Task to complete: Count the lines in the items below that contain the string "README". Reply with the number only.

Exercise material:
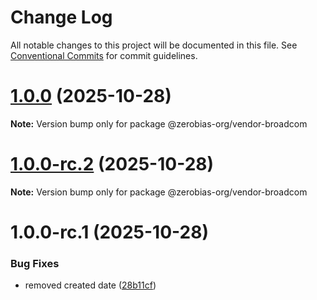 # Change Log

All notable changes to this project will be documented in this file.
See [Conventional Commits](https://conventionalcommits.org) for commit guidelines.

# [1.0.0](https://github.com/zerobias-org/vendor/compare/@zerobias-org/vendor-broadcom@1.0.0-rc.2...@zerobias-org/vendor-broadcom@1.0.0) (2025-10-28)

**Note:** Version bump only for package @zerobias-org/vendor-broadcom





# [1.0.0-rc.2](https://github.com/zerobias-org/vendor/compare/@zerobias-org/vendor-broadcom@1.0.0-rc.1...@zerobias-org/vendor-broadcom@1.0.0-rc.2) (2025-10-28)

**Note:** Version bump only for package @zerobias-org/vendor-broadcom





# 1.0.0-rc.1 (2025-10-28)


### Bug Fixes

* removed created date ([28b11cf](https://github.com/zerobias-org/vendor/commit/28b11cf2563e9cdadd4b1dc83edd60d2fcd01df0))
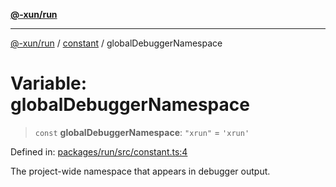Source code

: [**@-xun/run**](../../README.md)

***

[@-xun/run](../../README.md) / [constant](../README.md) / globalDebuggerNamespace

# Variable: globalDebuggerNamespace

> `const` **globalDebuggerNamespace**: `"xrun"` = `'xrun'`

Defined in: [packages/run/src/constant.ts:4](https://github.com/Xunnamius/exec-utils/blob/e4fc4234f5ee2e08c53563e96d123577dfd5f204/packages/run/src/constant.ts#L4)

The project-wide namespace that appears in debugger output.
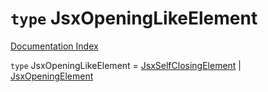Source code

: # `type` JsxOpeningLikeElement

[Documentation Index](../README.md)

`type` JsxOpeningLikeElement = [JsxSelfClosingElement](../interface.JsxSelfClosingElement/README.md) | [JsxOpeningElement](../interface.JsxOpeningElement/README.md)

Final answer: 4